KARACHI: Despite the fact that free vaccination is available in Pakistan, pneumonia is killing as many as 92,000 children under the age of five annually, health experts revealed on Tuesday during a press briefing to mark the upcoming World Pneumonia Day on November 12.
According to the World Health Organisation estimates, pneumonia accounts for 16% of the total child deaths, making it the leading cause of children’s deaths globally. “Globally, pneumonia accounts for more than 920,000 deaths among children and Pakistan is among the top five countries which account for 99% of those cases,” said Pakistan Paediatric Association (PPA) President Dr Jamal Raza, who also serves as the head of National Institute of Child Health (NICH).
“Pneumonia is a form of acute respiratory infection that affects the lungs. When an individual has pneumonia, the alveoli (small sacs in lungs which fill with air when a healthy person breathes) are filled with pus and fluid, which makes breathing painful and limits oxygen intake,” said Dr Raza. “It is to be noted that vaccines are considered second only to potable water in reducing infectious diseases,” he added.
“Children under five with severe cases of pneumonia may struggle to breathe, with their chests moving in or retracting during inhalation,” said PPA General-Secretary Dr Khalid Shafi. “Infants may suffer from convulsions, unconsciousness, hypothermia, lethargy and feeding problems,” he added.
Pneumonia is caused by a number of infectious agents, including viruses, bacteria and fungi. The most common causes of pneumonia amongst children include streptococcus pneumoniae and Haemophilus influenzae type b (Hib).
PPA Vice-President and Paediatrics Professor at Baqai Medical University Dr Jalal Akber said, “Preventing children from developing pneumonia is critical to reducing its death toll. Fortunately, the pneumonia vaccine was introduced in Pakistan’s expanded programme on immunisation in October, 2012, and this achievement made Pakistan the first South Asian country to include packed cell volume in its national immunisation programme.”
PPA Karachi Chapter Chairperson Dr Jameel Akhter said, “Proper nutrition, potable water and vaccines are important to fight pneumonia.
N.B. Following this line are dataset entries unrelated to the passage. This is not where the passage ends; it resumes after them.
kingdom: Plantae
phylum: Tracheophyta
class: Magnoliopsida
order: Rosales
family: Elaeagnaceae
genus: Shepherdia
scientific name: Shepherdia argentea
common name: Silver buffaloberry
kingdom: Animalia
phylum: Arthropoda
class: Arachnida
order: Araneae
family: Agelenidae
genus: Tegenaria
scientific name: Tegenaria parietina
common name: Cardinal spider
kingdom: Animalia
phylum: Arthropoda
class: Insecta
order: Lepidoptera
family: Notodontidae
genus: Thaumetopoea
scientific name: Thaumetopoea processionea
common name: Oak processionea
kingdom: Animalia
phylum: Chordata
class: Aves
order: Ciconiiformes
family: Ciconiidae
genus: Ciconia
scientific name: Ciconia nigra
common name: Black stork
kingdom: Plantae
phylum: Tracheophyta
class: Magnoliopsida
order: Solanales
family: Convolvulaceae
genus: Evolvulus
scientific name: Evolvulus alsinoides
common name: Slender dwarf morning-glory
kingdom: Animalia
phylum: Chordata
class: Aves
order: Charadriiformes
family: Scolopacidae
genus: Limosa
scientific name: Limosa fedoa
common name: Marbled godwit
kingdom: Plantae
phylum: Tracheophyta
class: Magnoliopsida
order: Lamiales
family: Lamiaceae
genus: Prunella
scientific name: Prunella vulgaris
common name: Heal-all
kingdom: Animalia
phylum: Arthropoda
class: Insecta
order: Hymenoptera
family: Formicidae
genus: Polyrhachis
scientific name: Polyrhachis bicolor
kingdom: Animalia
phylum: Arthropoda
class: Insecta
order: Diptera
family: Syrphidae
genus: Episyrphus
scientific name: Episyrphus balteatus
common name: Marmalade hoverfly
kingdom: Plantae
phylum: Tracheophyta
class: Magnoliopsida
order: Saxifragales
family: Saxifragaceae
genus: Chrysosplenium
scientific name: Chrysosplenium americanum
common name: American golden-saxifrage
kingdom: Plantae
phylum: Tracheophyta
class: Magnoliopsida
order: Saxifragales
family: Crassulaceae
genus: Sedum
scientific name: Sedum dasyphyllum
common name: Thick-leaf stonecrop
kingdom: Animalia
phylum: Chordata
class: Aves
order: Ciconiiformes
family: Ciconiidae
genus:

Vaccines against pneumococcus, Hib, pertussis, and measles can prevent a significant portion of pneumonia cases from ever occurring.
“Preventing pneumonia averts treatment costs, other loses due to illness, and allows children to become healthy, productive adults,” said Dr Akhter. Vaccines save millions of children from dying of pneumonia. Parents’ participation for immunisation and increase in vaccine coverage would also save 2.9 million lives and prevent 52 million cases of illness [in Pakistan], he concluded.